素菀多半能从她的话里猜到她来的目的,抿着唇没有说话。
皇后抬手,亲自为了斟茶,一边如聊平时事般淡淡地开口:你可知道,陛下为何执意要把皇位给衡儿?
素菀说:他是嫡子,被封太子,这皇位顺理成章就是他的。
皇后将茶往她方向推了推:不,不单单是如此。当年,衡儿出生之时,其实是个死胎。
回想往事,皇后眉眼之间还有许些忧伤。
萧衡是难产出来的,皇后也因为那次再没有了生育的可能。
素菀亦是惊讶不已,那萧衡又是怎么起死回生的?
皇后继续说:这也是陛下第一个孩子,陛下伤心不已,在天罚剑下乞求神明留下衡儿。奇迹般的,那日天边金云翻卷,正照在我的寝宫,很快我怀里的衡儿就有了气息。所以,在陛下看来,衡儿就是神明挑选的大坤之主,第二日就封为了太子,所以这些年也对衡儿也格外偏爱。
说起这些,皇后还抚着心口,深感庆幸。
这些年,她时时刻刻盯着萧衡,生怕他出一些意外。还好的是,萧衡自幼便聪明伶俐,有勇有谋,许多事无需她多挂心,成人礼之后,她也就不那么约束着他了。
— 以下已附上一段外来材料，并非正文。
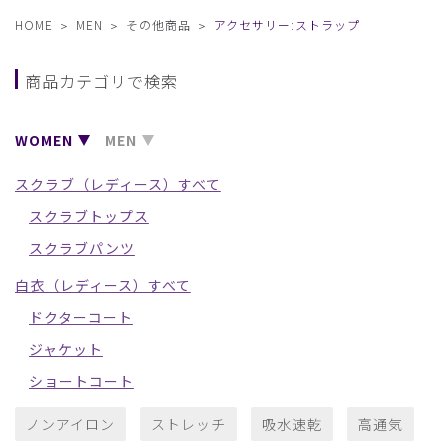
HOME
MEN
その他商品
アクセサリー:ストラップ
商品カテゴリで検索
WOMEN
MEN
スクラブ（レディース）すべて
スクラブトップス
スクラブパンツ
白衣（レディース）すべて
ドクターコート
ジャケット
ショートコート
ノンアイロン
ストレッチ
吸水速乾
高通気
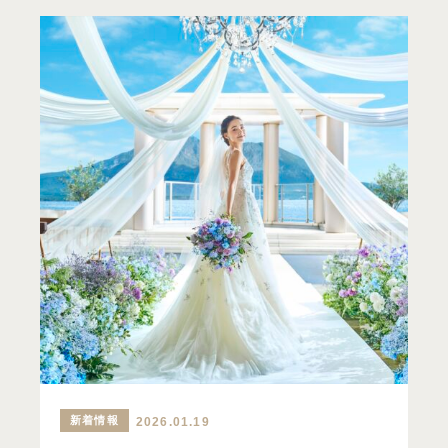
新着情報
2026.01.19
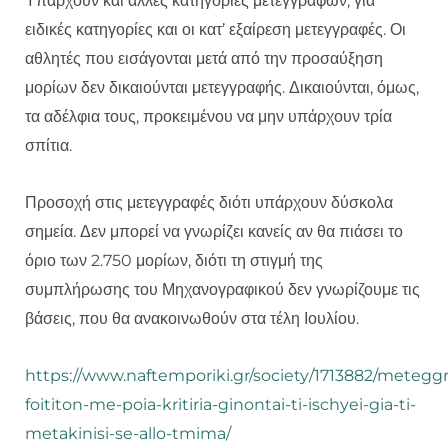
Υπάρχουν και άλλες κατηγορίες μετεγγραφών, για
ειδικές κατηγορίες και οι κατ’ εξαίρεση μετεγγραφές. Οι
αθλητές που εισάγονται μετά από την προσαύξηση
μορίων δεν δικαιούνται μετεγγραφής. Δικαιούνται, όμως,
τα αδέλφια τους, προκειμένου να μην υπάρχουν τρία
σπίτια.
Προσοχή στις μετεγγραφές διότι υπάρχουν δύσκολα
σημεία. Δεν μπορεί να γνωρίζει κανείς αν θα πιάσει το
όριο των 2.750 μορίων, διότι τη στιγμή της
συμπλήρωσης του Μηχανογραφικού δεν γνωρίζουμε τις
βάσεις, που θα ανακοινωθούν στα τέλη Ιουλίου.
https://www.naftemporiki.gr/society/1713882/meteggr
foititon-me-poia-kritiria-ginontai-ti-ischyei-gia-ti-
metakinisi-se-allo-tmima/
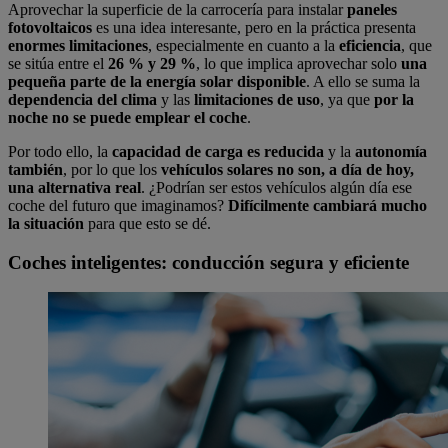
Aprovechar la superficie de la carrocería para instalar
paneles
fotovoltaicos
es una idea interesante, pero en la práctica presenta
enormes limitaciones
, especialmente en cuanto a la
eficiencia
, que
se sitúa entre el
26 % y 29 %
, lo que implica aprovechar solo
una
pequeña parte de la energía solar disponible
. A ello se suma la
dependencia del clima
y las
limitaciones de uso
, ya que
por la
noche no se puede emplear el coche
.
Por todo ello, la
capacidad de carga es reducida
y la
autonomía
también
, por lo que los
vehículos solares no son, a día de hoy,
una alternativa real
. ¿Podrían ser estos vehículos algún día ese
coche del futuro que imaginamos?
Difícilmente cambiará mucho
la situación
para que esto se dé.
Coches inteligentes: conducción segura y eficiente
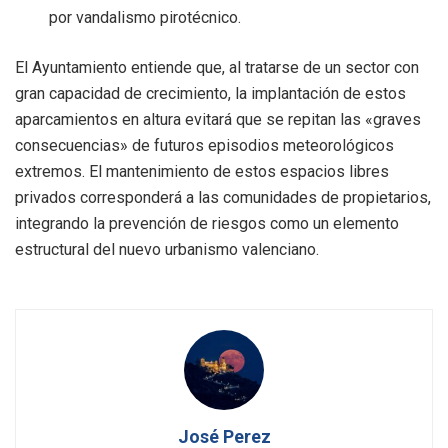
por vandalismo pirotécnico.
El Ayuntamiento entiende que, al tratarse de un sector con
gran capacidad de crecimiento, la implantación de estos
aparcamientos en altura evitará que se repitan las «graves
consecuencias» de futuros episodios meteorológicos
extremos. El mantenimiento de estos espacios libres
privados corresponderá a las comunidades de propietarios,
integrando la prevención de riesgos como un elemento
estructural del nuevo urbanismo valenciano.
José Perez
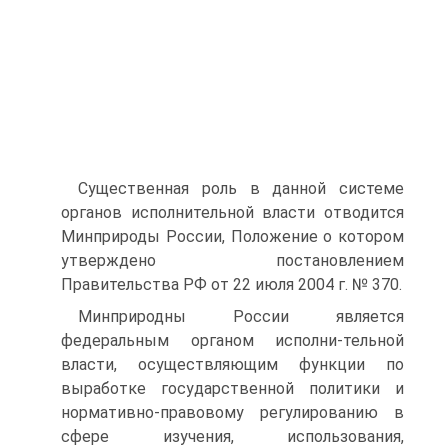
Существенная роль в данной системе
органов исполнительной власти отводится
Минприроды России, Положение о котором
утверждено постановлением
Правительства РФ от 22 июля 2004 г. № 370.
Минприродны России является
федеральным органом исполни-тельной
власти, осуществляющим функции по
выработке государственной политики и
нормативно-правовому регулированию в
сфере изучения, использования,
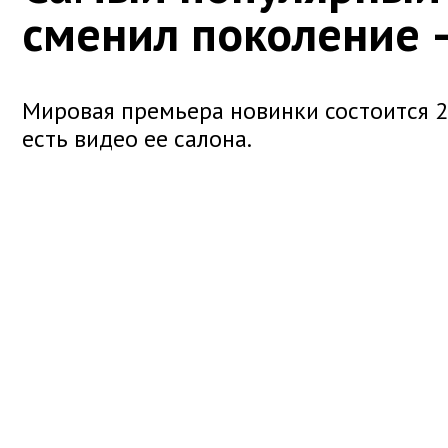
сменил поколение 
Мировая премьера новинки состоится 25
есть видео ее салона.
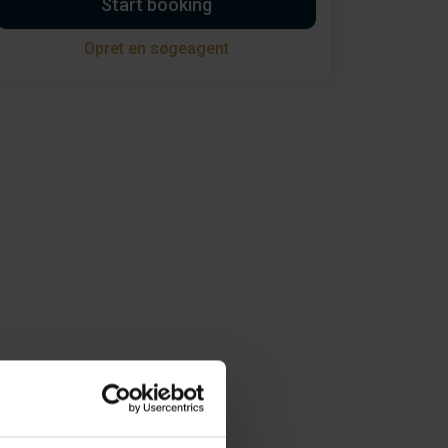
Start booking
Opret en søgeagent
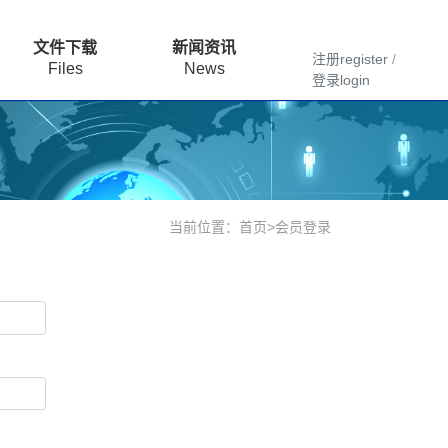
文件下载
新闻资讯
注册register
/
Files
News
登录login
当前位置：
首页
>
会员登录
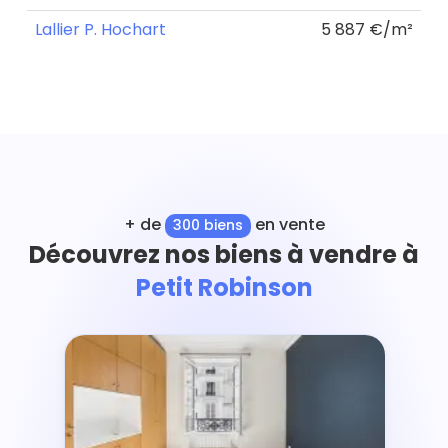
Lallier P. Hochart
5 887 €/m²
+ de
en vente
300 biens
Découvrez nos biens à vendre à
Petit Robinson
看着萧衡一次次立功,一次次在朝廷上立威,她也深感荣幸。
这才是未来大坤之主,该有的样子。
可是
皇后的眼眸深谙下来,意味复杂地盯着素菀看:去往宣宁之前,虽也有一些朝臣被贤妃的好处收买,但陛下对衡儿还是寄以厚望。如若当年去宣宁修复天罚剑的人不是他,那么这一切都不会发生。就是因为遇到了你,他的人生轨迹才发生了转变,他事事都不如陛下的意,那日甚至还为了你出言顶撞陛下。陛下罚他杖责,那也是陛下第一次打他!
当听到这个消息之后,皇后痛心不已。
在萧衡把萧佑带回来的时候,她已经再三说服自己接受了萧佑。本以为在宣宁城犯下的事终于可以告一段落,她以后也会找准时机为萧佑寻个身份,可是素菀的出现打破了一切计划。
如今萧帝也已经知道素菀的存在,只要再稍微一查,便能知道素菀就是平山祭剑的那个祭品。如此,对萧衡极为不利!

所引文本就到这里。